Population Statistic: Read. React. Repeat.
Monday, June 12, 2021

bird vs. deer
What could get between Charles and the latest edition of his annual road trip?

A deer bouncing off his front end.

Fortunately, the bodily damage was limited to said deer and car, and didn’t extend to Chaz himself. But the travelin’ jones is apparently back in the closet for this summer. So the doe wasn’t the only casualty.

Could’ve been worse, of course. But these things happen for a reason, and hopefully whatever alternative activity will serve as some compensation for seeing the interstate sights.

I’ll refrain, at this time, from pointing out the grandiosity in calling a trek through half a dozen states a “world tour”…

by Costa Tsiokos, Mon 06/12/2021 11:12:56 PM
Category: Bloggin' | Permalink | Feedback (1)


I briefly mentioned that People Magazine was suing-mad over various gossip blogs publishing (what were) exclusive Brangelina baby photos. With the purchase price of said pics rumored to be in the $4-million neighborhood, getting beaten to the punch — with obviously stolen material, yet — carried serious financial ROI consequences.

But some are arguing that the leak was at worse inconsequential, and at best may have actually boosted the already-anticipated monster sales of the baby issue.

“I think it gins up the publicity machine,” said Martin Walker, a magazine consultant and the chairman of Walker Communications in New York. “It just creates more buzz, more noise, so more people will buy the magazine.”

MATERIAL SUPPLIED:
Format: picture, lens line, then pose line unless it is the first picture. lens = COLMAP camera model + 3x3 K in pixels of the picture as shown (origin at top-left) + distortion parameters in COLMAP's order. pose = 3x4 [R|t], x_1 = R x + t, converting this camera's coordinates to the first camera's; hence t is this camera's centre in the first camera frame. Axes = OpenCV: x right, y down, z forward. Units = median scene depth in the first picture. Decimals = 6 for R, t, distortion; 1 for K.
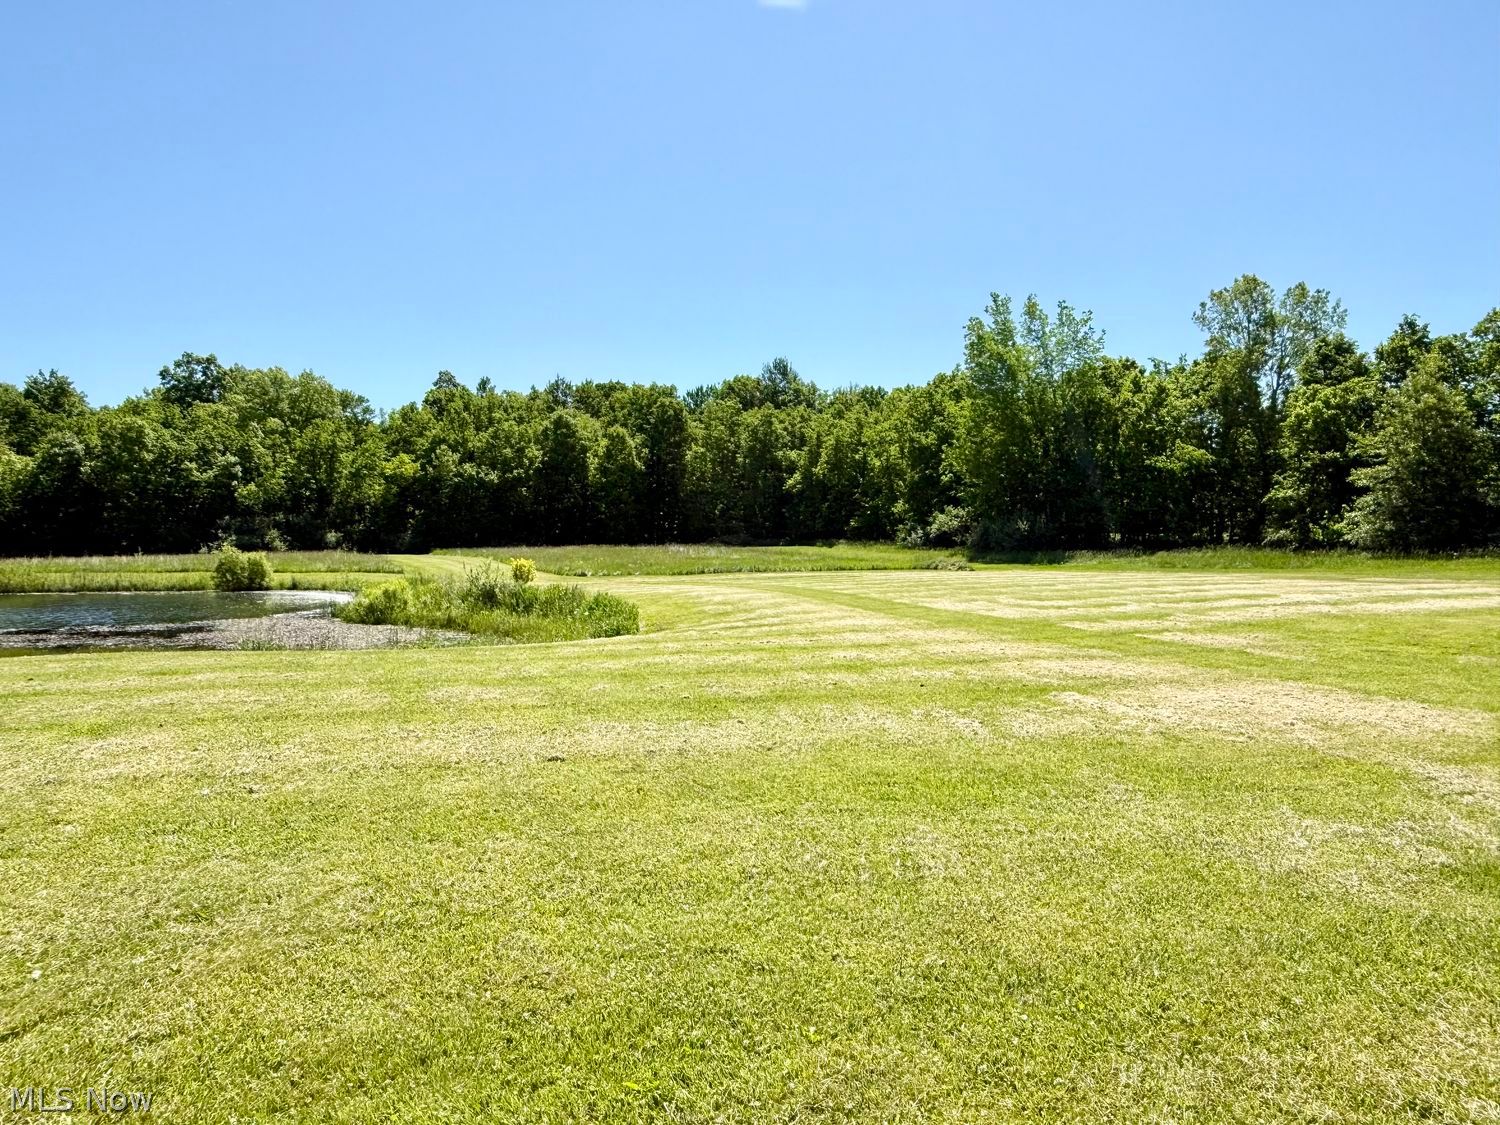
lens RADIAL K [[1036.7, 0, 752.7], [0, 1036.7, 563.9], [0, 0, 1]] dist [-0.008353, -0.007731]
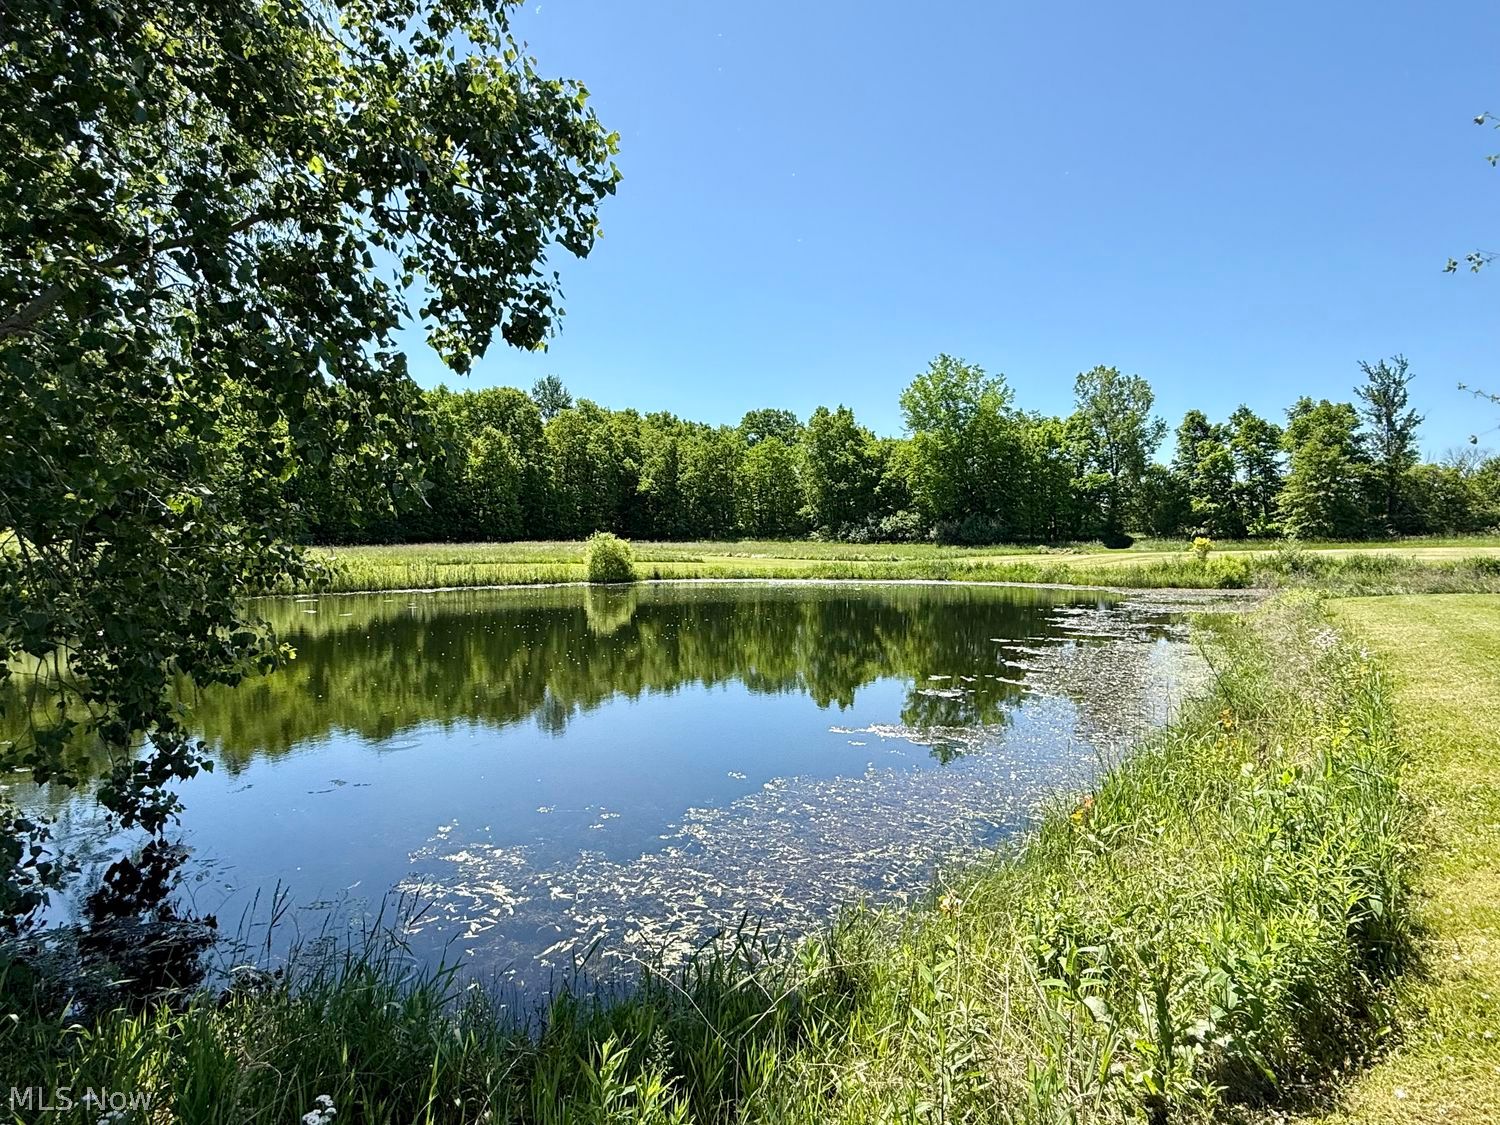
lens RADIAL K [[869.7, 0, 749.1], [0, 869.7, 562.7], [0, 0, 1]] dist [0.006347, 0.004453]
pose [[0.803251, -0.011730, 0.595525, -0.456795], [0.014303, 0.999898, 0.000403, 0.005354], [-0.595469, 0.008194, 0.803336, 0.171626]]
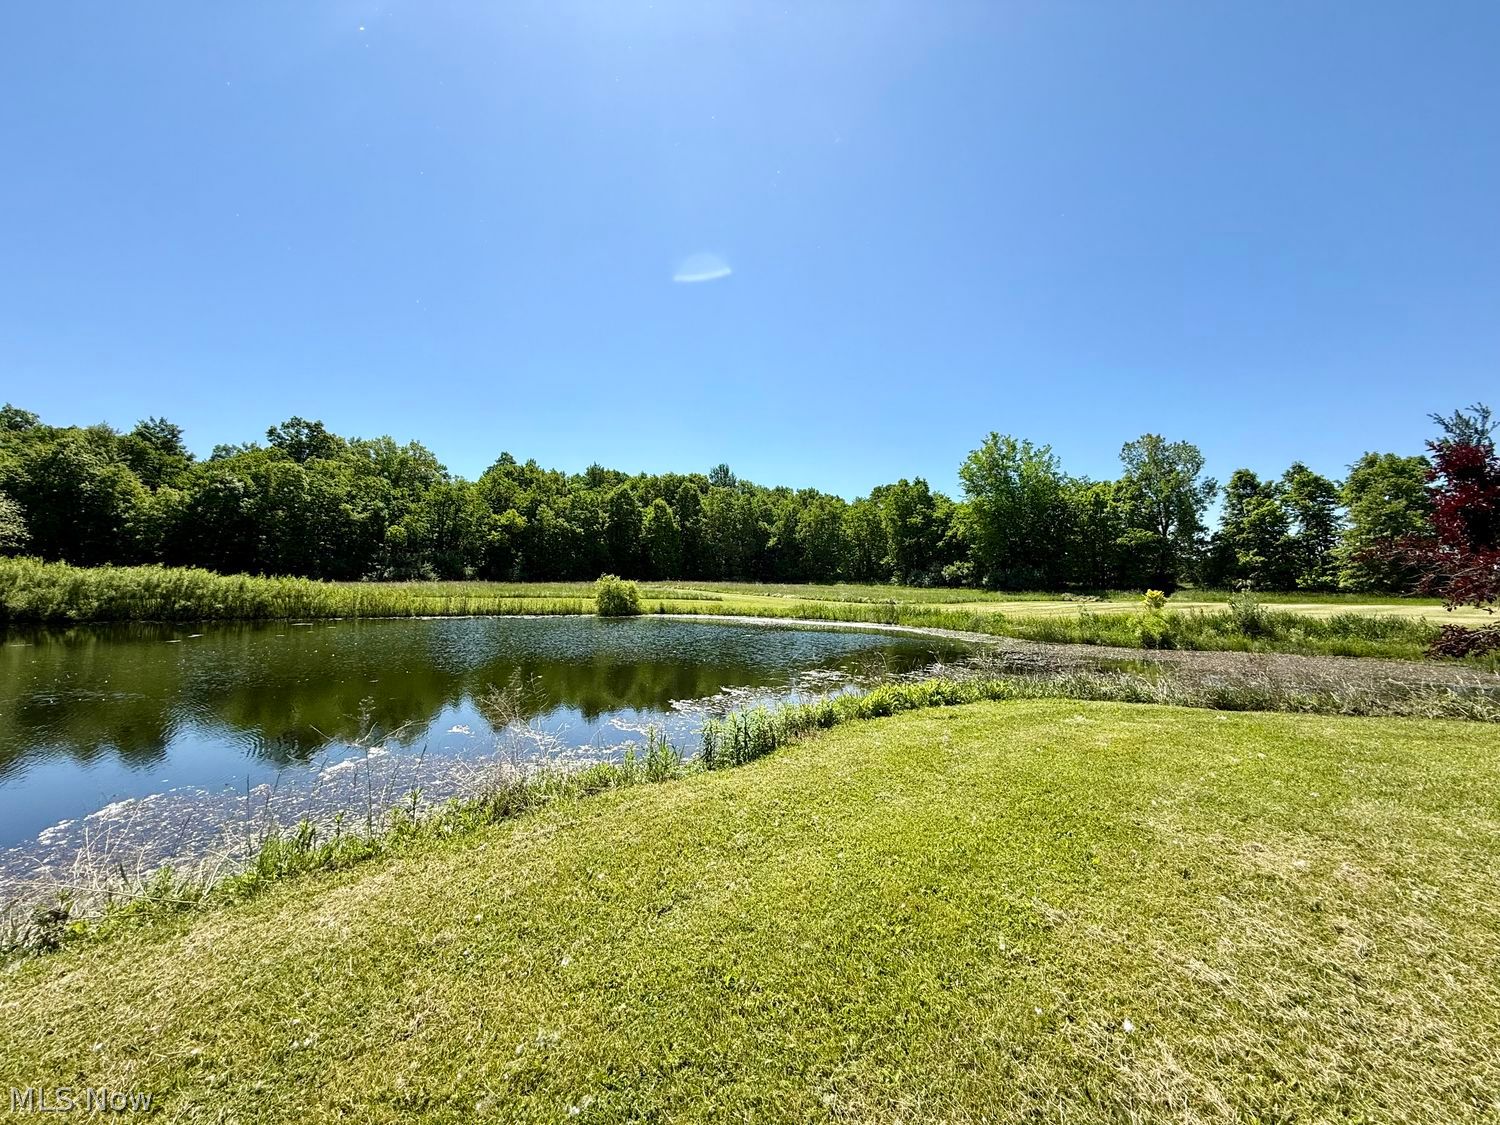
lens RADIAL K [[598.1, 0, 737.1], [0, 598.1, 555.9], [0, 0, 1]] dist [0.000378, -0.001176]
pose [[0.943112, 0.034125, 0.330721, -0.316820], [-0.011980, 0.997561, -0.068769, 0.002638], [-0.332261, 0.060895, 0.941220, 0.186423]]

REQUIREMENT: Please repeat, word for word, the part of the blog post that opens with the words containing "I’ll refrain, at" and closes with "the baby issue.". The records are separate material and have nothing to do with the blog post.

PROBLEM SOLUTION:
I’ll refrain, at this time, from pointing out the grandiosity in calling a trek through half a dozen states a “world tour”…

by Costa Tsiokos, Mon 06/12/2021 11:12:56 PM
Category: Bloggin' | Permalink | Feedback (1)


I briefly mentioned that People Magazine was suing-mad over various gossip blogs publishing (what were) exclusive Brangelina baby photos. With the purchase price of said pics rumored to be in the $4-million neighborhood, getting beaten to the punch — with obviously stolen material, yet — carried serious financial ROI consequences.

But some are arguing that the leak was at worse inconsequential, and at best may have actually boosted the already-anticipated monster sales of the baby issue.